* Work request *
Rewrite the text of each item as a numbered list with one line per entry, leaving out any blank lines.

**** Task inputs

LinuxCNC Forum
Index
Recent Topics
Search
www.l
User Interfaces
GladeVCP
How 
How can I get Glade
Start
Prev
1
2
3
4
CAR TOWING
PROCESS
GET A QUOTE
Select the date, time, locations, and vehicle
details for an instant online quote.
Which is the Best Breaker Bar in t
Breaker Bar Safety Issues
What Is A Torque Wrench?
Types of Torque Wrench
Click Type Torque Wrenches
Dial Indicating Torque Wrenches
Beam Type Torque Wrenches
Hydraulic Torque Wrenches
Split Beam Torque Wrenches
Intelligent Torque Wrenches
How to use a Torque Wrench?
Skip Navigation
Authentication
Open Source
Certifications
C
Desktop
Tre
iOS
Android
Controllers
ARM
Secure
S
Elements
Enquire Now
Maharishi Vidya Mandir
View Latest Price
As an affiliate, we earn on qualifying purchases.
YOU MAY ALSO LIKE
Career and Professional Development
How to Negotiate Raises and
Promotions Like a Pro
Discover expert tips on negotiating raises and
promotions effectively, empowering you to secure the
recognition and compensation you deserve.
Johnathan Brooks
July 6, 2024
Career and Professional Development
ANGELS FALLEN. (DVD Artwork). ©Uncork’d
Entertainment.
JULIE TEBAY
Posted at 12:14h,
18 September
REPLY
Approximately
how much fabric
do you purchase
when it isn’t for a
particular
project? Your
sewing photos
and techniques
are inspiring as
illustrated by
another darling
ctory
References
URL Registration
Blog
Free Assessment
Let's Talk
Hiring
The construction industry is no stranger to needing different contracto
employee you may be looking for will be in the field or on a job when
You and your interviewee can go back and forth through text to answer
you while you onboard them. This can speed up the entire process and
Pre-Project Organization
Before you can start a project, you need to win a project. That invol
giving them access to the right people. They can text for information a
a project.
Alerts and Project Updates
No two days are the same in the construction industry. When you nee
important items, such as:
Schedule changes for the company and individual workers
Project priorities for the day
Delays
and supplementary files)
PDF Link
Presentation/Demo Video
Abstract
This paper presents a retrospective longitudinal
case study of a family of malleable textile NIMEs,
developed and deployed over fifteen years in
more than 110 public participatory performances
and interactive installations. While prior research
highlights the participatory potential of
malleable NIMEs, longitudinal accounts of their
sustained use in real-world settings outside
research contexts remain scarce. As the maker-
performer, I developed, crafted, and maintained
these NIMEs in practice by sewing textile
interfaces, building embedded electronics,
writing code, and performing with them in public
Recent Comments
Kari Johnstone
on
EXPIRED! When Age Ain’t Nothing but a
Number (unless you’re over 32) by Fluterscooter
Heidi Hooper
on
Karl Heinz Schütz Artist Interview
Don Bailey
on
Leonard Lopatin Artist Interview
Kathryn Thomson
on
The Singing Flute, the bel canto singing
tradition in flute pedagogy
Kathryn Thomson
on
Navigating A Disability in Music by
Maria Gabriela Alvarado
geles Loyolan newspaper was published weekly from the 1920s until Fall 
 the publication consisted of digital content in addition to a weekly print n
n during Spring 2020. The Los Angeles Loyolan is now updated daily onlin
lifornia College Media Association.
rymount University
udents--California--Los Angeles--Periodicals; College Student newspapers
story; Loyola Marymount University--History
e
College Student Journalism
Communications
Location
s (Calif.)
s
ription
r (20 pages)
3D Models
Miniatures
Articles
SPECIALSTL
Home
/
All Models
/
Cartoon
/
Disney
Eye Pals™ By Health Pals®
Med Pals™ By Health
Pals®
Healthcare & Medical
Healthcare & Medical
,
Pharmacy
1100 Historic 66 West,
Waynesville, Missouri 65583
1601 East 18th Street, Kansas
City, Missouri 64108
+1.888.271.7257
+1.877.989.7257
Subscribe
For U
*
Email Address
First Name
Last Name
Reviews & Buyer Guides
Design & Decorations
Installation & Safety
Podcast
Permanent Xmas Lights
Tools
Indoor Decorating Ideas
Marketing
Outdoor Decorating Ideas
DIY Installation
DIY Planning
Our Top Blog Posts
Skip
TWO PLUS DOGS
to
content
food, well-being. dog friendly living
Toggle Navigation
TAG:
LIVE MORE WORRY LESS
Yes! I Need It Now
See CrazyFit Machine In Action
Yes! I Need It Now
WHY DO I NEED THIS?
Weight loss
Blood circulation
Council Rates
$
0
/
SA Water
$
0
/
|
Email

********

* Exercise output *
1. LinuxCNC Forum
2. Index
3. Recent Topics
4. Search
5. www.l
6. User Interfaces
7. GladeVCP
8. How 
9. How can I get Glade
10. Start
11. Prev
12. 1
13. 2
14. 3
15. 4
16. CAR TOWING
17. PROCESS
18. GET A QUOTE
19. Select the date, time, locations, and vehicle
20. details for an instant online quote.
21. Which is the Best Breaker Bar in t
22. Breaker Bar Safety Issues
23. What Is A Torque Wrench?
24. Types of Torque Wrench
25. Click Type Torque Wrenches
26. Dial Indicating Torque Wrenches
27. Beam Type Torque Wrenches
28. Hydraulic Torque Wrenches
29. Split Beam Torque Wrenches
30. Intelligent Torque Wrenches
31. How to use a Torque Wrench?
32. Skip Navigation
33. Authentication
34. Open Source
35. Certifications
36. C
37. Desktop
38. Tre
39. iOS
40. Android
41. Controllers
42. ARM
43. Secure
44. S
45. Elements
46. Enquire Now
47. Maharishi Vidya Mandir
48. View Latest Price
49. As an affiliate, we earn on qualifying purchases.
50. YOU MAY ALSO LIKE
51. Career and Professional Development
52. How to Negotiate Raises and
53. Promotions Like a Pro
54. Discover expert tips on negotiating raises and
55. promotions effectively, empowering you to secure the
56. recognition and compensation you deserve.
57. Johnathan Brooks
58. July 6, 2024
59. Career and Professional Development
60. ANGELS FALLEN. (DVD Artwork). ©Uncork’d
61. Entertainment.
62. JULIE TEBAY
63. Posted at 12:14h,
64. 18 September
65. REPLY
66. Approximately
67. how much fabric
68. do you purchase
69. when it isn’t for a
70. particular
71. project? Your
72. sewing photos
73. and techniques
74. are inspiring as
75. illustrated by
76. another darling
77. ctory
78. References
79. URL Registration
80. Blog
81. Free Assessment
82. Let's Talk
83. Hiring
84. The construction industry is no stranger to needing different contracto
85. employee you may be looking for will be in the field or on a job when
86. You and your interviewee can go back and forth through text to answer
87. you while you onboard them. This can speed up the entire process and
88. Pre-Project Organization
89. Before you can start a project, you need to win a project. That invol
90. giving them access to the right people. They can text for information a
91. a project.
92. Alerts and Project Updates
93. No two days are the same in the construction industry. When you nee
94. important items, such as:
95. Schedule changes for the company and individual workers
96. Project priorities for the day
97. Delays
98. and supplementary files)
99. PDF Link
100. Presentation/Demo Video
101. Abstract
102. This paper presents a retrospective longitudinal
103. case study of a family of malleable textile NIMEs,
104. developed and deployed over fifteen years in
105. more than 110 public participatory performances
106. and interactive installations. While prior research
107. highlights the participatory potential of
108. malleable NIMEs, longitudinal accounts of their
109. sustained use in real-world settings outside
110. research contexts remain scarce. As the maker-
111. performer, I developed, crafted, and maintained
112. these NIMEs in practice by sewing textile
113. interfaces, building embedded electronics,
114. writing code, and performing with them in public
115. Recent Comments
116. Kari Johnstone
117. on
118. EXPIRED! When Age Ain’t Nothing but a
119. Number (unless you’re over 32) by Fluterscooter
120. Heidi Hooper
121. on
122. Karl Heinz Schütz Artist Interview
123. Don Bailey
124. on
125. Leonard Lopatin Artist Interview
126. Kathryn Thomson
127. on
128. The Singing Flute, the bel canto singing
129. tradition in flute pedagogy
130. Kathryn Thomson
131. on
132. Navigating A Disability in Music by
133. Maria Gabriela Alvarado
134. geles Loyolan newspaper was published weekly from the 1920s until Fall 
135.  the publication consisted of digital content in addition to a weekly print n
136. n during Spring 2020. The Los Angeles Loyolan is now updated daily onlin
137. lifornia College Media Association.
138. rymount University
139. udents--California--Los Angeles--Periodicals; College Student newspapers
140. story; Loyola Marymount University--History
141. e
142. College Student Journalism
143. Communications
144. Location
145. s (Calif.)
146. s
147. ription
148. r (20 pages)
149. 3D Models
150. Miniatures
151. Articles
152. SPECIALSTL
153. Home
154. /
155. All Models
156. /
157. Cartoon
158. /
159. Disney
160. Eye Pals™ By Health Pals®
161. Med Pals™ By Health
162. Pals®
163. Healthcare & Medical
164. Healthcare & Medical
165. ,
166. Pharmacy
167. 1100 Historic 66 West,
168. Waynesville, Missouri 65583
169. 1601 East 18th Street, Kansas
170. City, Missouri 64108
171. +1.888.271.7257
172. +1.877.989.7257
173. Subscribe
174. For U
175. *
176. Email Address
177. First Name
178. Last Name
179. Reviews & Buyer Guides
180. Design & Decorations
181. Installation & Safety
182. Podcast
183. Permanent Xmas Lights
184. Tools
185. Indoor Decorating Ideas
186. Marketing
187. Outdoor Decorating Ideas
188. DIY Installation
189. DIY Planning
190. Our Top Blog Posts
191. Skip
192. TWO PLUS DOGS
193. to
194. content
195. food, well-being. dog friendly living
196. Toggle Navigation
197. TAG:
198. LIVE MORE WORRY LESS
199. Yes! I Need It Now
200. See CrazyFit Machine In Action
201. Yes! I Need It Now
202. WHY DO I NEED THIS?
203. Weight loss
204. Blood circulation
205. Council Rates
206. $
207. 0
208. /
209. SA Water
210. $
211. 0
212. /
213. |
214. Email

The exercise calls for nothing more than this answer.